(191de) Metabolic Pathway Engineering in Mammalian Cells through Kinetic Model Optimization

O'Brien, C., University of Minnesota, Twin Cities
Allman, A., University of Minnesota, Twin Cities
Hu, W. S., University of Minnesota, Twin Cities
Daoutidis, P., University of Minnesota, Twin Cities
Fast growing cells, including stem cells, cancer cells, and many immortal cell lines, have a metabolic behavior known as aerobic glycolysis, characterized by a high rate of glycolysis and lactate production. This is in contrast to the metabolic behavior of many quiescent cells, which consists of a lower glucose consumption, low lactate production, and a larger reliance on oxidative phosphorylation for energy production. Altering the metabolic phenotype of aerobic glycolysis has been an active area of research in developing cancer therapies. In industrial cell culture, reducing lactate production resulting from rapid growth has been shown to enhance productivity. A novel strategy to alter cellular metabolic behavior may advance cancer therapy and cell culture bioprocessing.

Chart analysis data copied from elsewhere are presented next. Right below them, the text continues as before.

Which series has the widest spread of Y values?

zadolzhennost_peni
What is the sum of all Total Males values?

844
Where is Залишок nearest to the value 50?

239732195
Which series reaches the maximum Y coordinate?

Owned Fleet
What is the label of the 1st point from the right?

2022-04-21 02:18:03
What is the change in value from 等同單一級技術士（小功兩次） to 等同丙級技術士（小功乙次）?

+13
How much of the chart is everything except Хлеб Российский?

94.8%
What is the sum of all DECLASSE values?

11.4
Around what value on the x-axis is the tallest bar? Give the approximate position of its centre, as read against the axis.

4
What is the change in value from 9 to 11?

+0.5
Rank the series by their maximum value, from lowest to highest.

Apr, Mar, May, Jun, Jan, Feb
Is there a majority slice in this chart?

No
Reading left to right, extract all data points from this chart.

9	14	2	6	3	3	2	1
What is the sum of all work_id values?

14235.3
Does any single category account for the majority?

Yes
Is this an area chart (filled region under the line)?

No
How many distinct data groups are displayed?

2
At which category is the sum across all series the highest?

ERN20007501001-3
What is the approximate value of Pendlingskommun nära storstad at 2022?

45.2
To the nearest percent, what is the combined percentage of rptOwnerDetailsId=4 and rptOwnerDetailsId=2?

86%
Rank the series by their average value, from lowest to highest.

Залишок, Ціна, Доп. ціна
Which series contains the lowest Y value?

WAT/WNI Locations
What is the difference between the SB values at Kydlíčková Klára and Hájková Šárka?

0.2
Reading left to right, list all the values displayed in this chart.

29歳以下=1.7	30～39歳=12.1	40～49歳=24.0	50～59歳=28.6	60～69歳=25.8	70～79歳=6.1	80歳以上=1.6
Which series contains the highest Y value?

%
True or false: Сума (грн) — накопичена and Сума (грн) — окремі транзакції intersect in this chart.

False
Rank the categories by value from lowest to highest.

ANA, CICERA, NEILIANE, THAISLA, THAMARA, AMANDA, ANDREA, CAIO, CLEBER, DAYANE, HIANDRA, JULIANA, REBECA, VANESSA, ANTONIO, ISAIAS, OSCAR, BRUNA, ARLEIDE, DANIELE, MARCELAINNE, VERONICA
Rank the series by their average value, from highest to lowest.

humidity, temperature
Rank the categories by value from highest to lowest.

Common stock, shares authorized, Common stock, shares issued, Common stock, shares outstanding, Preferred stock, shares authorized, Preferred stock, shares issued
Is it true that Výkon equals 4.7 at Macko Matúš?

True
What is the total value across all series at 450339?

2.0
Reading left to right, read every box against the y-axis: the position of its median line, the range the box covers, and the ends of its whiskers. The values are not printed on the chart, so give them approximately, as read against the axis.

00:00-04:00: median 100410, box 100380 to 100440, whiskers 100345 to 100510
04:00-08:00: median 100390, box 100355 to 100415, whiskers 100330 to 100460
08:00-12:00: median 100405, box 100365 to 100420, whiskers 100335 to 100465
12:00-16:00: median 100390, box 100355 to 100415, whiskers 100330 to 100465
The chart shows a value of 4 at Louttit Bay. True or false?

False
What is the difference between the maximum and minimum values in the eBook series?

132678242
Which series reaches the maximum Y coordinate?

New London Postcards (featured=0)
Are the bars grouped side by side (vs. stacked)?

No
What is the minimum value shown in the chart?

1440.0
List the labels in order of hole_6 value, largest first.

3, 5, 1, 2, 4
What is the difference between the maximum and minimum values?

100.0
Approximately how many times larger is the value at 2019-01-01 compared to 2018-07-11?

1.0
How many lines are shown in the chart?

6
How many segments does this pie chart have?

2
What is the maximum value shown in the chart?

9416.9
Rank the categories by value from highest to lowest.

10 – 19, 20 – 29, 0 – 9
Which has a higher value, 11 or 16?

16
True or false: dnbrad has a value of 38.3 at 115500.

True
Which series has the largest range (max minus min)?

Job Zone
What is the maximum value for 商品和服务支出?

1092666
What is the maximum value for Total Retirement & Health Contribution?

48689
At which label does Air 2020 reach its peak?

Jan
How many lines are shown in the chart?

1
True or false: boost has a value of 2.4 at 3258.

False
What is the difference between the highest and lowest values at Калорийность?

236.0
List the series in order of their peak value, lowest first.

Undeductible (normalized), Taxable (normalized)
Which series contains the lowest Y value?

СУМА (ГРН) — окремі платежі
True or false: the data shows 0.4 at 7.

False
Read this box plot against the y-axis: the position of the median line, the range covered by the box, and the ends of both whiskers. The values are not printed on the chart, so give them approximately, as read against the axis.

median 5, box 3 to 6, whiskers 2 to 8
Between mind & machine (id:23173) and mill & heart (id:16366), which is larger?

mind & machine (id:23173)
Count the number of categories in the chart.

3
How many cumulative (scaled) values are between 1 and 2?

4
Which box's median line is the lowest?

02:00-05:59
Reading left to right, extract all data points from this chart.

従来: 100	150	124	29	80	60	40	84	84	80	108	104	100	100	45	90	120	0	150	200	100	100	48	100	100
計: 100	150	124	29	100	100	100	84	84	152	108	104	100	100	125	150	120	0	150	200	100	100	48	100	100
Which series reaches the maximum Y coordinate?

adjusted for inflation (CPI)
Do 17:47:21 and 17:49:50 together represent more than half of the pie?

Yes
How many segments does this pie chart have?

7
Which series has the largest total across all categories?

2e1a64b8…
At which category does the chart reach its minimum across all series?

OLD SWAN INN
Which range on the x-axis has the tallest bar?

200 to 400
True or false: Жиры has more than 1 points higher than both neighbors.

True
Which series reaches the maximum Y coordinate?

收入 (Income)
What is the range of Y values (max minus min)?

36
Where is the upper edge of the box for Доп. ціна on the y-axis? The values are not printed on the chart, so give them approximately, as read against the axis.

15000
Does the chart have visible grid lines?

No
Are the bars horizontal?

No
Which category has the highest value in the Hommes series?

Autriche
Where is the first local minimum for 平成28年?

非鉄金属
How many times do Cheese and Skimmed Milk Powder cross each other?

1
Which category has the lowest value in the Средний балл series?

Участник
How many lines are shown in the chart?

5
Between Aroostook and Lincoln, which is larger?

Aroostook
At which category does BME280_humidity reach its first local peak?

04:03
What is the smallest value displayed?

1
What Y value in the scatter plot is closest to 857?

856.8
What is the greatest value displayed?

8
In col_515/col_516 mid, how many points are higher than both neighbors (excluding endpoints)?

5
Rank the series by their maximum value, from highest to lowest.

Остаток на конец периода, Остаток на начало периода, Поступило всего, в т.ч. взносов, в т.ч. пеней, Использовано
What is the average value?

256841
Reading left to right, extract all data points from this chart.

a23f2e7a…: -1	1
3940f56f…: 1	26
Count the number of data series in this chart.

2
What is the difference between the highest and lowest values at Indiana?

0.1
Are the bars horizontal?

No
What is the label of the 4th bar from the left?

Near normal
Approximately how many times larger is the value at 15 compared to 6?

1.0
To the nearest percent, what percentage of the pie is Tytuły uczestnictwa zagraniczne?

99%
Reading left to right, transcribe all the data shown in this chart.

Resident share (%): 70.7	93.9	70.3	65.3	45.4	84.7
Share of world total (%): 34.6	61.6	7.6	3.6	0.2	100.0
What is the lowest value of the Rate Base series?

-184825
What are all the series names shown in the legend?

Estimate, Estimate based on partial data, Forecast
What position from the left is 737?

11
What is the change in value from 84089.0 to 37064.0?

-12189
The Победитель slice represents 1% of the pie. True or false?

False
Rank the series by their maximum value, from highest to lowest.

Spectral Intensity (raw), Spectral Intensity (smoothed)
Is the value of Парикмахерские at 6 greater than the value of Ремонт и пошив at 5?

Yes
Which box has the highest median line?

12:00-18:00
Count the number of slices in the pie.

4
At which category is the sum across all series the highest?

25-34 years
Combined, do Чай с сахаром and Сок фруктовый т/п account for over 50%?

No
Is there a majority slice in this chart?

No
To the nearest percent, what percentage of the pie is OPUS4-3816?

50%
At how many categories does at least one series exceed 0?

The metabolic reaction network is highly nonlinear due to complex allosteric feedback and feedforward controls and different combinations of isoenzymes. A detailed kinetic metabolic model thus has a large parameter space with many possible combinations of enzyme kinetics and expression. This necessitates a method to intelligently search the parameter space for key changes which can be made to manipulate metabolism, as well as other biological reaction networks to specific ends.
A promising approach for deciding which enzymes and genes to experimentally manipulate is to embed a kinetic model into an optimization problem in order to target desirable modifications to metabolic behavior. We employed a kinetic model of metabolism which encompasses glycolysis, the pentose phosphate pathway, and the TCA cycle with the known allosteric regulations.
The model was solved using a local optimizer embedded in General Algebraic Modeling System (GAMS) to find the combinations of parameters that enable the target metabolic behavior with stated constraints. A multi objective optimization problem is also constructed to demonstrate the metabolic tradeoff between rates of glucose consumption and lactate production. Additionally, a penalty is imposed to changes from the original state incurred in the optimization process; the penalty increases with increasing magnitude of genetic alteration. This penalty also provides insight into the variables which have the most impact on the objective function. Varying the weight of this penalty allows for improvements in target metabolism to be balanced by the number of desired changes to the system, limiting the complexity of resulting experiments. The optimization schema was first applied to reduce lactate production while maintaining the energetic requirements for growth by allowing the expression level of multiple enzymes to vary. Then, the effect of knockdown or amplification of genes in the pathway were evaluated, and combinations of genetic alterations that can steer the metabolic behavior from the aerobic glycolysis type to the target type were identified.
Here we have demonstrated a method for rationally guiding cellular engineering through optimization. By identifying combinations of parameter changes which yield desirable outcomes, optimization of kinetic models can greatly reduce the effort required to engineer cell metabolism and provide deep insight into the reaction networks and their behavior.